Tu vas devenir prêtre de Jésus Christ, mon cher Sylvain, serviteur de la dynamique eucharistique de la création.

Poursuivons avec Melchisédech. Sa bénédiction se déploie en deux mouvements : Béni soit Abram par le Dieu très haut qui a fait le ciel et la terre, béni soit le Dieu très haut qui t’a délivré de tes ennemis. Le Dieu de la création est le Dieu sauveur, et la bénédiction d’Abraham trouve sa source dans l’acte sauveur de Dieu.

L’eucharistie ressaisit toute la création pour la rendre à sa destination fondamentale de bénédiction dans la bénédiction du Dieu créateur et sauveur. L’eucharistie est sacrement du salut. L’annonce de ce salut fait l’être même du prêtre. Et je sais que cela est très important pour toi. Dans l’épaisseur des réalités de la Création avec à son sommet, la personne humaine, tu accueilles la grâce d’ordonner ta vie à l’annonce du salut.
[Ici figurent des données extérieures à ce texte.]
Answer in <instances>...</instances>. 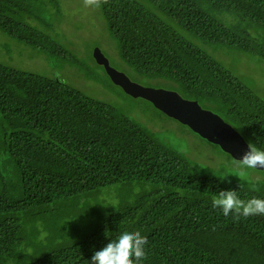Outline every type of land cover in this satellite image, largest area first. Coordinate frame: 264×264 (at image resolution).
I'll return each mask as SVG.
<instances>
[{
    "label": "trees",
    "instance_id": "trees-1",
    "mask_svg": "<svg viewBox=\"0 0 264 264\" xmlns=\"http://www.w3.org/2000/svg\"><path fill=\"white\" fill-rule=\"evenodd\" d=\"M42 2L0 0V31L83 69L63 44L24 23L42 17ZM48 2L58 6L57 0ZM144 3L108 0L101 8L121 60L136 74L197 101L247 145L264 150V101L190 39L213 51L224 47L264 59V0ZM88 78L103 84L91 73ZM0 139V264H90L109 239L134 230L148 238L140 264H264V216L237 220L212 207L222 190H236L244 200L264 199V178L247 181L190 161L114 105L0 64ZM225 176L230 183L221 180ZM123 187L140 191L119 203L116 198L118 204L98 203L87 220L78 217L79 228L71 215L59 219L63 228L71 223L67 240L52 234L45 218L62 201ZM38 221L48 233L43 239ZM39 244L45 250L29 261ZM19 248L33 251L17 262Z\"/></svg>",
    "mask_w": 264,
    "mask_h": 264
},
{
    "label": "rangeland",
    "instance_id": "rangeland-1",
    "mask_svg": "<svg viewBox=\"0 0 264 264\" xmlns=\"http://www.w3.org/2000/svg\"><path fill=\"white\" fill-rule=\"evenodd\" d=\"M137 1L148 6L144 0ZM57 3L58 6L54 7L49 4L48 0H43L42 17H26L24 23L40 32L50 34L52 38L63 44L84 63L83 69L72 67L57 59H50L46 54L16 42L1 31L0 64L48 77L68 85L90 98L99 99L116 106L125 115L156 133L163 143L178 150L190 161L199 165L214 170L228 171L247 181H259L264 178V170L240 169L237 163L222 153L217 146L204 141L192 134L187 128L161 115L149 103L141 99H132L120 89L112 87L110 80L102 70L103 68L101 67V69L93 59V51L96 48L108 60L113 70L124 74L131 82L145 88L168 90L172 88L161 80L149 79L136 74L121 60L117 45L109 35L101 9L86 8L83 5V0H57ZM229 21H233V19L229 18ZM184 35L189 39L187 33ZM190 39L232 71L264 101V59L224 47L213 51L212 48L203 46L195 39ZM89 73L93 77L102 79L105 86L88 78ZM143 188L146 189V186L143 185ZM120 189L114 188L110 192L103 191L101 195L99 193L95 196L85 194L81 195L80 198L62 201L63 206L58 207L55 211H50L49 216L45 218L52 227V234L67 240L70 232L66 233L65 231L71 229V223L69 226L68 220L63 228L59 219L70 218L71 215L76 220L73 228H79L81 222L78 221V217L87 220V216H91L96 210H99L93 208L98 203L111 201V203L118 204L123 198H129L140 191L135 189L131 192L124 187ZM116 198L119 199L118 203ZM32 225L29 227L31 228ZM35 227L40 231L39 239L48 235L40 221L35 224ZM49 245L51 244L49 243ZM44 250L45 248L41 244L37 245L34 251L33 248H27L24 252L19 248L14 255V261L22 262L26 256L25 253L30 254L32 251L33 254L27 257L29 261H33L37 259L35 253Z\"/></svg>",
    "mask_w": 264,
    "mask_h": 264
},
{
    "label": "water",
    "instance_id": "water-1",
    "mask_svg": "<svg viewBox=\"0 0 264 264\" xmlns=\"http://www.w3.org/2000/svg\"><path fill=\"white\" fill-rule=\"evenodd\" d=\"M93 59L102 67L110 82L132 99L149 103L156 111L190 132L219 147L232 160L240 159L248 150L243 136L217 114L203 108L197 101L182 98L176 91L145 88L131 82L124 74L113 70L99 49H94ZM263 171L264 169H255Z\"/></svg>",
    "mask_w": 264,
    "mask_h": 264
},
{
    "label": "clouds",
    "instance_id": "clouds-1",
    "mask_svg": "<svg viewBox=\"0 0 264 264\" xmlns=\"http://www.w3.org/2000/svg\"><path fill=\"white\" fill-rule=\"evenodd\" d=\"M108 0H83L86 8L100 10ZM240 169H264V150L258 149L251 142L248 150L240 159H236ZM227 183V176L221 179ZM212 207L220 209L225 217L232 215L233 219L264 216V199L253 197L248 200L241 199L236 190H222L212 197ZM148 238L139 230L121 232L115 239L100 250L95 251L90 264H140L147 257L146 246Z\"/></svg>",
    "mask_w": 264,
    "mask_h": 264
},
{
    "label": "crops",
    "instance_id": "crops-1",
    "mask_svg": "<svg viewBox=\"0 0 264 264\" xmlns=\"http://www.w3.org/2000/svg\"><path fill=\"white\" fill-rule=\"evenodd\" d=\"M193 134V133H192ZM195 135V134H194Z\"/></svg>",
    "mask_w": 264,
    "mask_h": 264
}]
</instances>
Tu le célèbreras aussi dans le sacrement de la pénitence-réconciliation.

Dans un monde à bien des égards pris dans des compromissions et des aveuglements qui abîment la création et détruisent l’homme, qui ne sait plus nommer le salut que pourtant il cherche, , tu célèbreras l’eucharistie Jusqu’à ce qu’il vienne, précise Saint Paul.  Ni notre monde, ni notre temps ne sont clos sur eux-mêmes. Ils sont en attente – et par Jésus en promesse – de plénitude. « Il reviendra dans la gloire et son règne n’aura pas de fin ».

Parce que Dieu a pris chair de notre chair et qu’il est ressuscité selon la chair, nous savons la dignité de la chair, de notre humanité et de son histoire et avec le Seigneur Jésus, dans la grâce de l’Esprit, nous voulons nous engager à son service. Nous savons aussi que le Royaume dont il parle ne saurait s’identifier à nos réalisations aussi géniales soient-elles, que l’être profond de l’homme est tendu vers cette plénitude qui vient.

Le Royaume dont parle Jésus, c’est lui-même dans la plénitude de sa résurrection, quand Dieu sera tout en tous et que tout aura été récapitulé dans la folie de l’amour et la puissance de la résurrection.

Pour être prêtre de Jésus Christ selon le cœur de Dieu, et tu vas le devenir dans quelques instants, nous demandons pour toi à l’Esprit Saint la grâce d’être l’homme de l’eucharistie dans la suite de Melchisédech et à la manière de Jésus, jusque dans sa dimension eschatologique.

Donnez-leur vous-même à manger. Les disciples ont dû être plus que surpris par ces propos de Jésus apparemment irréalistes : comment nourrir 5000 personnes avec 5 pains et 2 poissons ? Nous n’avons rien, ou quasiment rien pour relever les défis de l’annonce du Royaume à tous. N’aie pas peur, Sylvain. Offre-toi au Seigneur, il donne tout. Avec Jésus, dans la grâce de l’Esprit, dans quelques instants tu offriras au Père le pain et le vin. Et tu annonceras le Royaume.

Que le Seigneur soit béni !

+ O. Leborgne
Évêque d’Amiens

N’aie pas peur, Sylvain. Offre-toi au Seigneur, il donne tout.

Avec Jésus, dans la grâce de l’Esprit, dans quelques instants tu offriras au Père le pain et le vin. Et tu annonceras le Royaume.